Chí Linh is a former city in Hải Dương Province, in the Red River Delta region of Vietnam. In 2010, Chí Linh District was upgraded to a district-level town and in 2019, Chí Linh town became the second provincial city of Hải Dương Province. Chí Linh is a district in which six rivers converge, with features such as hills, mountains, and forests. The capital of the city is Sao Đỏ (Red Star).

There are many temples and pagodas in Chí Linh, with many of them concerning Vietnam's National Heroes, including Trần Hưng Đạo, Nguyễn Trãi and Chu Văn An. Côn Sơn and Kiếp Bạc pagodas are famous all over Vietnam.

One of the best golf courses in North Vietnam, Star Golf, was opened in Sao Đỏ in 2003.

Phả Lại, the biggest thermal power plant in North Vietnam is located in this city.

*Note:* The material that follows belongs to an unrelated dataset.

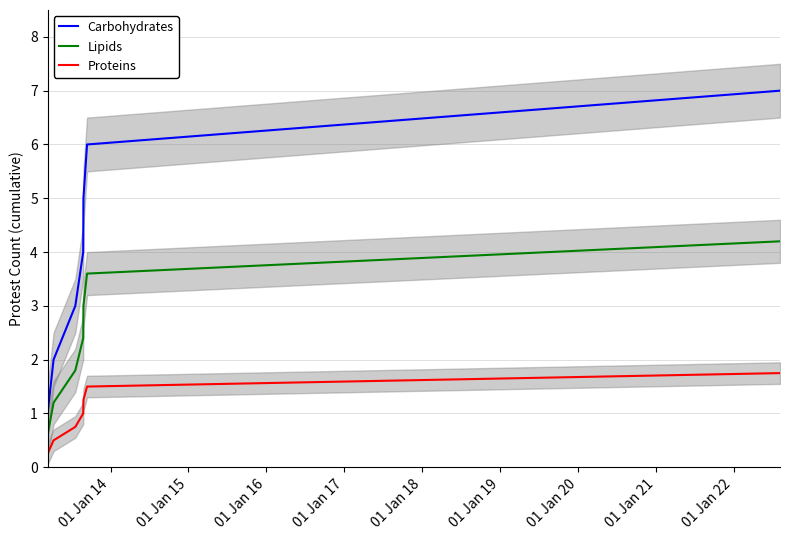

List the series in order of their overall mean, lowest first.

Proteins, Lipids, Carbohydrates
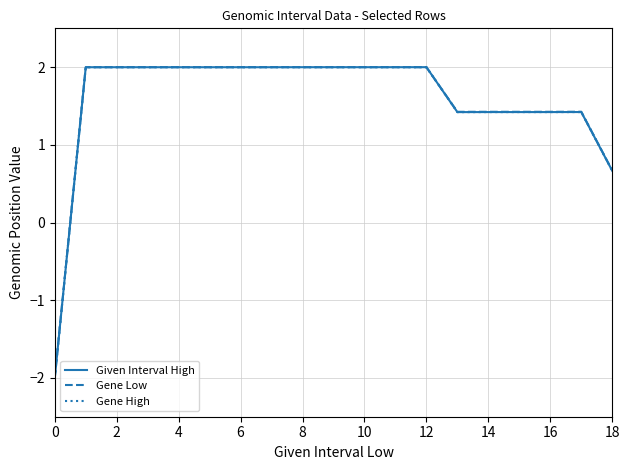

What is the lowest value of the Gene Low series?

-2.0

As of 2019, the city had a population of 220,421. The city covers an area of 282.91 km^{2}. The city capital lies at Sao Đỏ ward.

==History==

Chi Linh city was initially called Bang Chau or Bang Ha and Phuong Son. Since 15th century, this area has been called as Chi Linh.

==Climate==

Climate data for Chí Linh
| Month | Jan | Feb | Mar | Apr | May | Jun | Jul | Aug | Sep | Oct | Nov | Dec | Year |
| Record high °C (°F) | 31.2 (88.2) | 33.3 (91.9) | 35.2 (95.4) | 37.8 (100.0) | 40.0 (104.0) | 42.2 (108.0) | 39.0 (102.2) | 38.6 (101.5) | 37.6 (99.7) | 35.8 (96.4) | 34.0 (93.2) | 30.0 (86.0) | 42.2 (108.0) |
| Mean daily maximum °C (°F) | 19.7 (67.5) | 20.7 (69.3) | 22.9 (73.2) | 27.1 (80.8) | 31.2 (88.2) | 32.9 (91.2) | 32.8 (91.0) | 32.3 (90.1) | 31.6 (88.9) | 29.5 (85.1) | 26.1 (79.0) | 22.4 (72.3) | 27.4 (81.3) |
| Daily mean °C (°F) | 16.3 (61.3) | 17.6 (63.7) | 20.1 (68.2) | 23.9 (75.0) | 27.1 (80.8) | 28.9 (84.0) | 29.0 (84.2) | 28.4 (83.1) | 27.5 (81.5) | 25.2 (77.4) | 21.8 (71.2) | 18.2 (64.8) | 23.7 (74.7) |
| Mean daily minimum °C (°F) | 14.1 (57.4) | 15.6 (60.1) | 18.2 (64.8) | 21.8 (71.2) | 24.4 (75.9) | 26.0 (78.8) | 26.2 (79.2) | 25.8 (78.4) | 24.8 (76.6) | 22.4 (72.3) | 18.9 (66.0) | 15.3 (59.5) | 21.1 (70.0) |
| Record low °C (°F) | 4.7 (40.5) | 4.3 (39.7) | 6.5 (43.7) | 11.5 (52.7) | 16.6 (61.9) | 20.6 (69.1) | 22.3 (72.1) | 21.5 (70.7) | 16.5 (61.7) | 13.9 (57.0) | 9.4 (48.9) | 5.1 (41.2) | 4.3 (39.7) |
| Average rainfall mm (inches) | 21.1 (0.83) | 23.7 (0.93) | 50.3 (1.98) | 79.3 (3.12) | 182.1 (7.17) | 241.0 (9.49) | 253.6 (9.98) | 264.7 (10.42) | 190.2 (7.49) | 122.2 (4.81) | 42.5 (1.67) | 20.7 (0.81) | 1,488 (58.58) |
| Average rainy days | 6.4 | 9.5 | 13.8 | 12.7 | 13.5 | 14.7 | 15.5 | 16.7 | 12.3 | 8.9 | 5.4 | 3.8 | 133.2 |
| Average relative humidity (%) | 77.6 | 81.2 | 85.3 | 85.3 | 82.4 | 81.9 | 81.5 | 84.5 | 80.7 | 76.2 | 72.0 | 72.8 | 80.1 |
| Mean monthly sunshine hours | 69.7 | 48.6 | 44.7 | 81.8 | 177.2 | 176.1 | 194.5 | 176.0 | 187.1 | 171.5 | 153.6 | 131.8 | 1,621.4 |
Source: Vietnam Institute for Building Science and Technology

==Transportation==

Transport and transportation in Chi Linh are diverse. Visitors can travel to Chi Linh by bus, taxi, train, or private car from Ha Noi capital.